İlaç geliştirmek için kullanılan standart yaklaşım, bakterilerin ya da kanserli hücrelerin içindeki belirli yapıları hedef alan kimyasal maddeler elde etmektir. Ancak hücreler mutasyona uğrayarak değişince kullanılan kimyasal maddeler etkisizleşir. Bu nedenle yenilerinin geliştirilmesi gerekir. Eğer hücrelerde meydana gelecek mutasyonlar hakkında tahminler yapılabilirse yeni ilaçlar geliştirmek de kolaylaşır.
Söz konusu olan bakterilerse meydana gelen mutasyonları ikiye ayırmak gerekir: hücrede meydana gelen süreçlerin sebep olduğu mutasyonlar ve bir konakçıdan başka bir konakçıya geçiş sonucunda oluşan mutasyonlar. Kanserli hücrelerdeyse sadece hücre içinde meydana gelen süreçlerin sebep olduğu mutasyonlar vardır. Çünkü kanser bulaşıcı bir hastalık değildir. Bu yüzden kanserli hücrelerdeki mutasyonları anlamak bakterilerdeki mutasyonları anlamaya göre çok daha kolaydır.
Kanserli hücreler hızla çoğalırken DNA kopyalanması sırasındaki hatalar mutasyona sebep olur. Bu mutasyonların tam anlamıyla rastgele olduğu söylenemez. Çünkü DNA dizilimindeki bazı “harflerin” diğerlerinin yerine geçmesi daha kolaydır. Dolayısıyla ilaç direnci hakkında tahminler yapabilmek için hangi mutasyonların daha sık gerçekleştiğini bilmek önemlidir.
Araştırmacılar yayımladıkları makalede, kanserli hücrelerde meydana gelen mutasyonları kimyasal tepkimelere benzer bir biçimde modelliyorlar. Bu şekilde hangi mutasyonların daha sık gerçekleştiğini kuramsal yöntemlerle hesaplamaya çalışıyorlar.

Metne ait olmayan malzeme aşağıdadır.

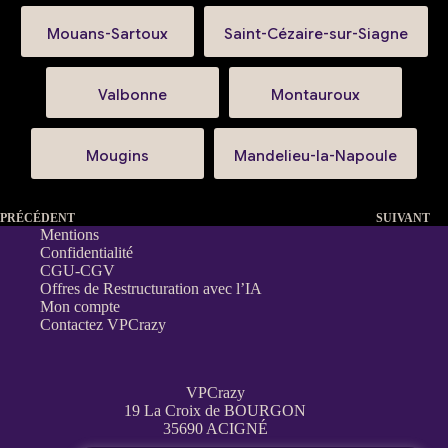
Mouans-Sartoux
Saint-Cézaire-sur-Siagne
Valbonne
Montauroux
Mougins
Mandelieu-la-Napoule
PRÉCÉDENT
SUIVANT
Mentions
Confidentialité
CGU-CGV
Offres de Restructuration avec l’IA
Mon compte
Contactez VPCrazy
VPCrazy
19 La Croix de BOURGON
35690 ACIGNÉ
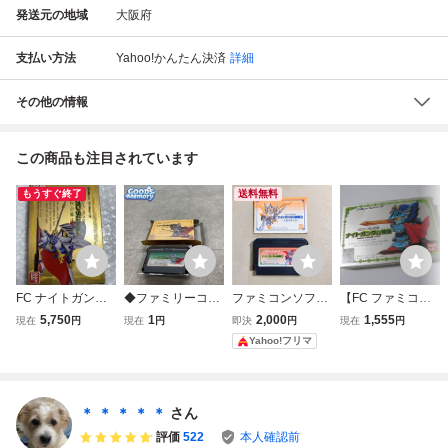
発送元の地域
大阪府
支払い方法
Yahoo!かんたん決済
詳細
その他の情報
この商品も注目されています
もうすぐ終了
送料無料
FC ナイトガンダ
◆ファミリーコン
ファミコンソフト
【FC ファミコン
ム物語2 光の騎
ピューター/ファミ
SDガンダム外伝
ソフト】SDガン
5,750
1
2,000
1,555
現在
円
現在
円
即決
円
現在
円
士 BANDAI ファ
コン/FC SDガンダ
ナイトガンダム物
ダム外伝 ナイトガ
Yahoo!フリマ
ミコンソフト SD
ム外伝 ナイトガン
語3 伝説の騎士
ンダム物語 箱・
ガンダム外伝
ダム物語2 光の騎
団 説明書付き
説明書付 動作確認
士 ソフト
済 / バンダイ
＊ ＊ ＊ ＊ ＊
さん
評価
522
本人確認前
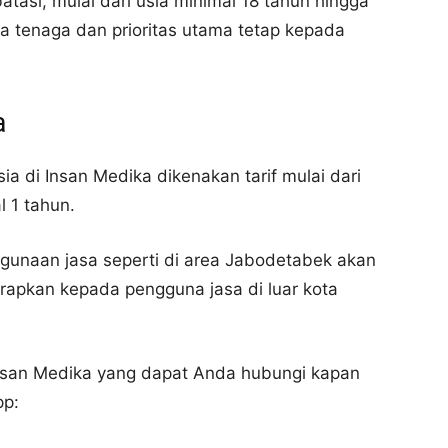
batasi, mulai dari usia minimal 18 tahun hingga
a tenaga dan prioritas utama tetap kepada
a
a di Insan Medika dikenakan tarif mulai dari
l 1 tahun.
gunaan jasa seperti di area Jabodetabek akan
rapkan kepada pengguna jasa di luar kota
 Insan Medika yang dapat Anda hubungi kapan
pp:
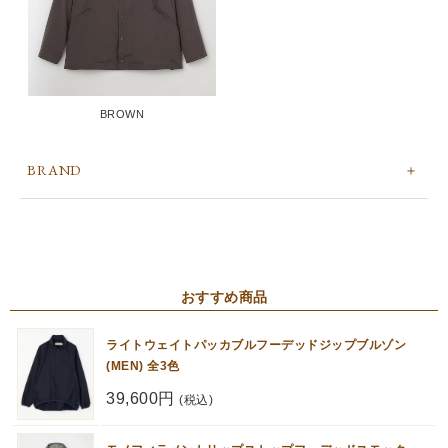
BROWN
BRAND
おすすめ商品
ライトウェイトパッカブルフーデッドジップブルゾン
(MEN) 全3色
39,600円
(税込)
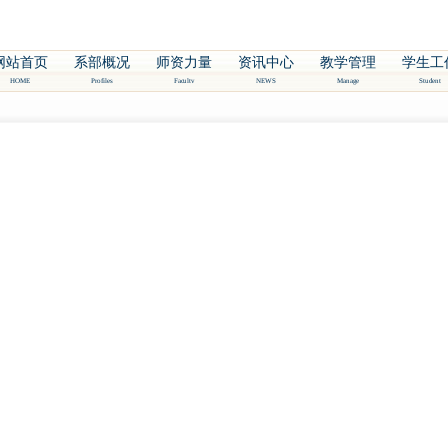
网站首页
系部概况
师资力量
资讯中心
教学管理
学生工
HOME
Profiles
Facultv
NEWS
Manage
Student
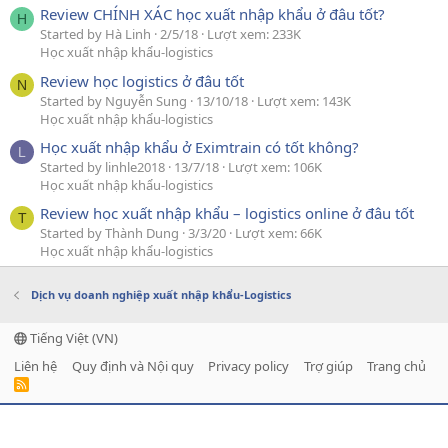
Review CHÍNH XÁC học xuất nhập khẩu ở đâu tốt?
H
Started by Hà Linh
2/5/18
Lượt xem: 233K
Học xuất nhập khẩu-logistics
Review học logistics ở đâu tốt
N
Started by Nguyễn Sung
13/10/18
Lượt xem: 143K
Học xuất nhập khẩu-logistics
Học xuất nhập khẩu ở Eximtrain có tốt không?
L
Started by linhle2018
13/7/18
Lượt xem: 106K
Học xuất nhập khẩu-logistics
Review học xuất nhập khẩu – logistics online ở đâu tốt
T
Started by Thành Dung
3/3/20
Lượt xem: 66K
Học xuất nhập khẩu-logistics
Dịch vụ doanh nghiệp xuất nhập khẩu-Logistics
Tiếng Việt (VN)
Liên hệ
Quy định và Nội quy
Privacy policy
Trợ giúp
Trang chủ
R
S
S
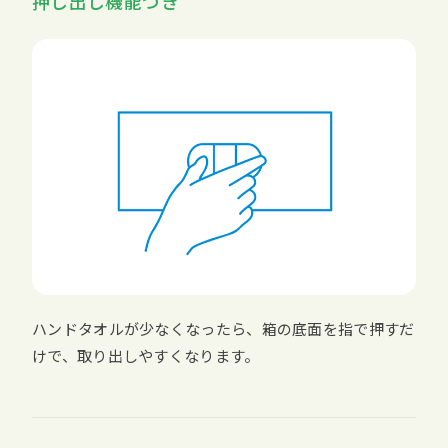
押し出し機能つき
ハンドタオルが少なくなったら、箱の底面を指で押すだ
けで、取り出しやすくなります。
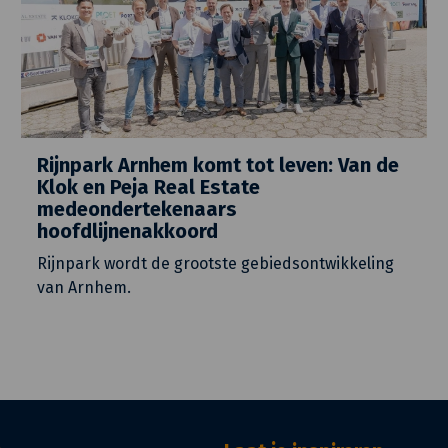
Rijnpark Arnhem komt tot leven: Van de
Klok en Peja Real Estate
medeondertekenaars
hoofdlijnenakkoord
Rijnpark wordt de grootste gebiedsontwikkeling
van Arnhem.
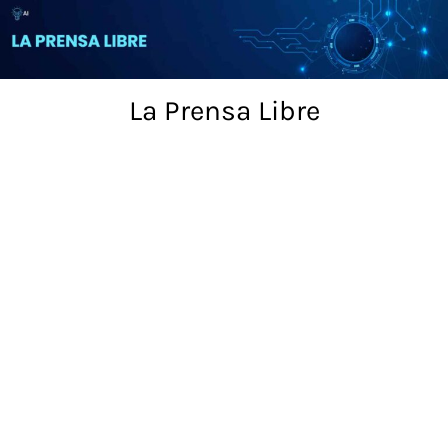
Skip
to
content
La Prensa Libre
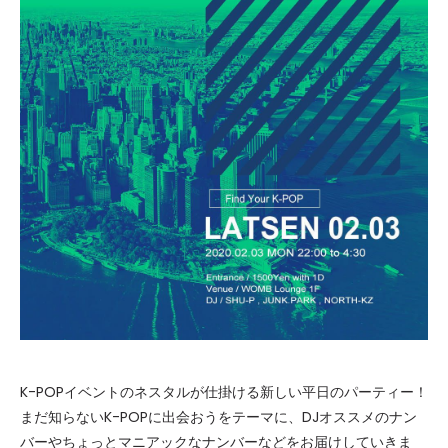
K-POPイベントのネスタルが仕掛ける新しい平日のパーティー！
まだ知らないK-POPに出会おうをテーマに、DJオススメのナン
バーやちょっとマニアックなナンバーなどをお届けしていきま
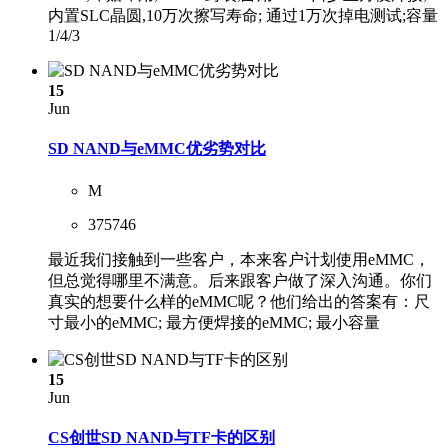
内置SLC晶圆,10万次擦写寿命; 通过1万次掉电测试;容量
1/4/3
15
Jun
SD NAND与eMMC优劣势对比
M
375746
最近我们接触到一些客户，本来客户计划使用eMMC，
但总觉得哪里不满意。后来跟客户做了深入沟通。你们
真实的想要什么样的eMMC呢？他们给出的答案有：尺
寸最小的eMMC; 最方便焊接的eMMC; 最小容量
15
Jun
CS创世SD NAND与TF卡的区别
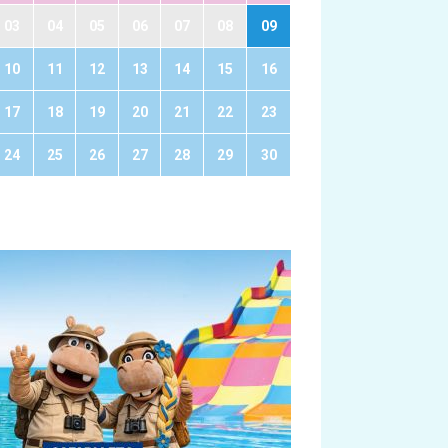
03
04
05
06
07
08
09
10
11
12
13
14
15
16
17
18
19
20
21
22
23
24
25
26
27
28
29
30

Araştırmacılar geliştirdikleri yöntemi test etmek için kan, meme, prostat ve mide kanseri ile ilgili verileri kullanmışlar. Sonuçlar, bu kanser türleri için doğruluk oranı yüksek tahminler yapmanın mümkün olduğunu gösteriyor.
Bu yöntem sayesinde gelecekte kanser tedavisinde yararlı olacak yeni ilaçlar geliştirilebilir.